[Collected data]
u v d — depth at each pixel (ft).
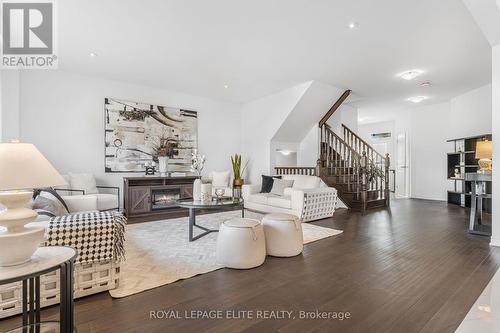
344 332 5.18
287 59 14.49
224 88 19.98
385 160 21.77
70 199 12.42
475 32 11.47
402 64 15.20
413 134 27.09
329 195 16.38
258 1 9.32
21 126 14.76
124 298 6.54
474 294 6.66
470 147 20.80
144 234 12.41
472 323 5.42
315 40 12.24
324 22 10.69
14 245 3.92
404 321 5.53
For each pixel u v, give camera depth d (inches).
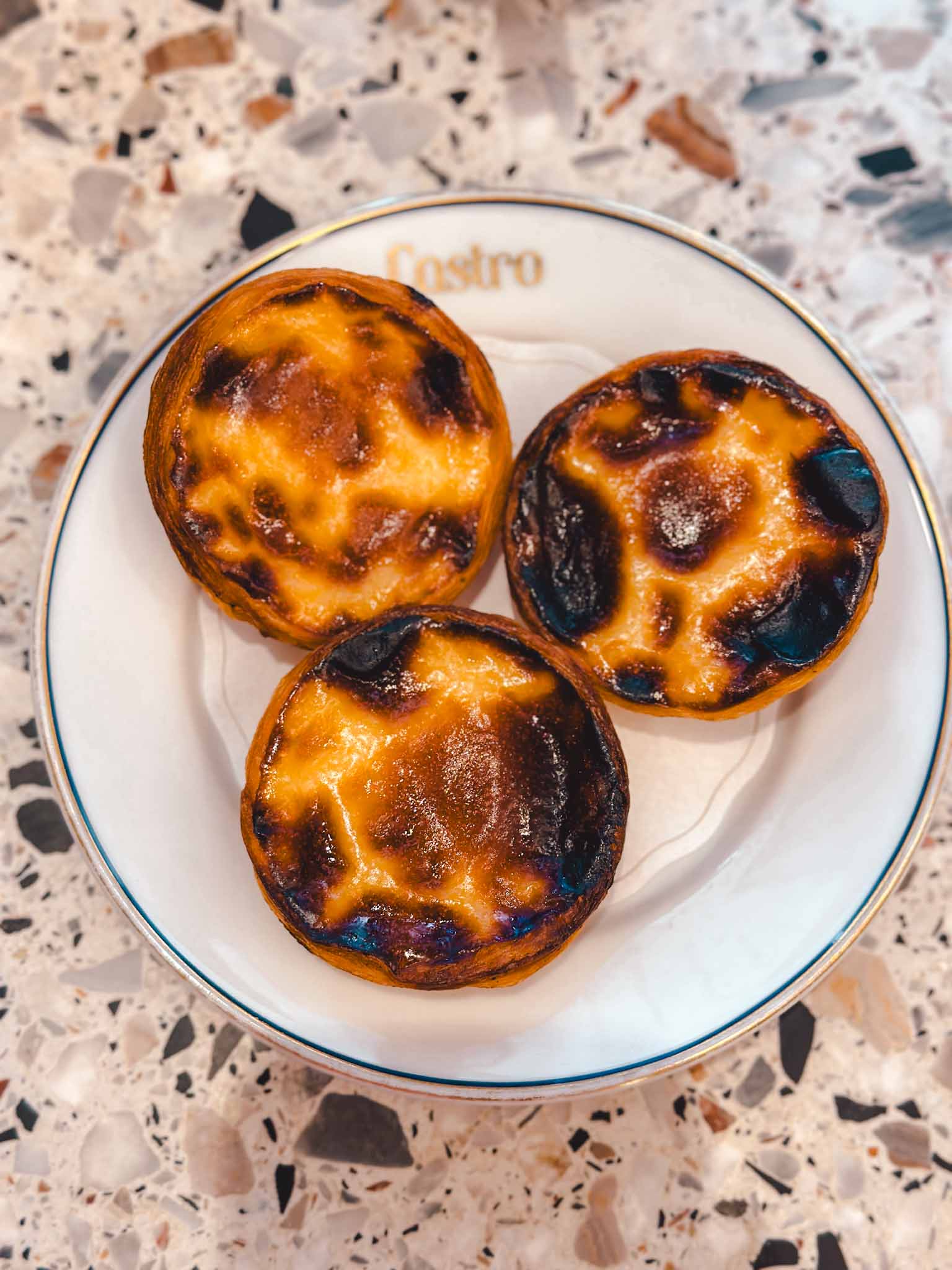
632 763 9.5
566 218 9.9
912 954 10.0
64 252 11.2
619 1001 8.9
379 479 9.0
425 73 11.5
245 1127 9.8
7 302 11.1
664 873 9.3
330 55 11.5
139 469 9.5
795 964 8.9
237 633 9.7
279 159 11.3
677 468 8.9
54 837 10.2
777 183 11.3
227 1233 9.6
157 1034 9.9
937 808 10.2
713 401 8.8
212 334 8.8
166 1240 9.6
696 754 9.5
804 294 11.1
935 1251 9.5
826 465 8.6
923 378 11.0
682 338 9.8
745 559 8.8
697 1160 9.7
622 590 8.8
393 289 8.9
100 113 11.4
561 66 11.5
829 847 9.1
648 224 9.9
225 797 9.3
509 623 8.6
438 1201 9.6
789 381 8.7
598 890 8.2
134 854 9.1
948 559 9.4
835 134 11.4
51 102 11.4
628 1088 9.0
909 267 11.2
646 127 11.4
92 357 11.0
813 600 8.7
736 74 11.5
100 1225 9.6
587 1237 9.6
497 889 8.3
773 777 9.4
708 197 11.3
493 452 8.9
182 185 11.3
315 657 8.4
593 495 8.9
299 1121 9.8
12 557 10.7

▸ WHAT TO DO:
Starting from the line containing "166 1240 9.6" and ending with the final line of the data, reproduce each line exactly as it appears, including no other lines.

▸ RESPONSE TO THE EXERCISE:
166 1240 9.6
696 754 9.5
804 294 11.1
935 1251 9.5
826 465 8.6
923 378 11.0
682 338 9.8
745 559 8.8
697 1160 9.7
622 590 8.8
393 289 8.9
100 113 11.4
561 66 11.5
829 847 9.1
648 224 9.9
225 797 9.3
509 623 8.6
438 1201 9.6
789 381 8.7
598 890 8.2
134 854 9.1
948 559 9.4
835 134 11.4
51 102 11.4
628 1088 9.0
909 267 11.2
646 127 11.4
92 357 11.0
813 600 8.7
736 74 11.5
100 1225 9.6
587 1237 9.6
497 889 8.3
773 777 9.4
708 197 11.3
493 452 8.9
182 185 11.3
315 657 8.4
593 495 8.9
299 1121 9.8
12 557 10.7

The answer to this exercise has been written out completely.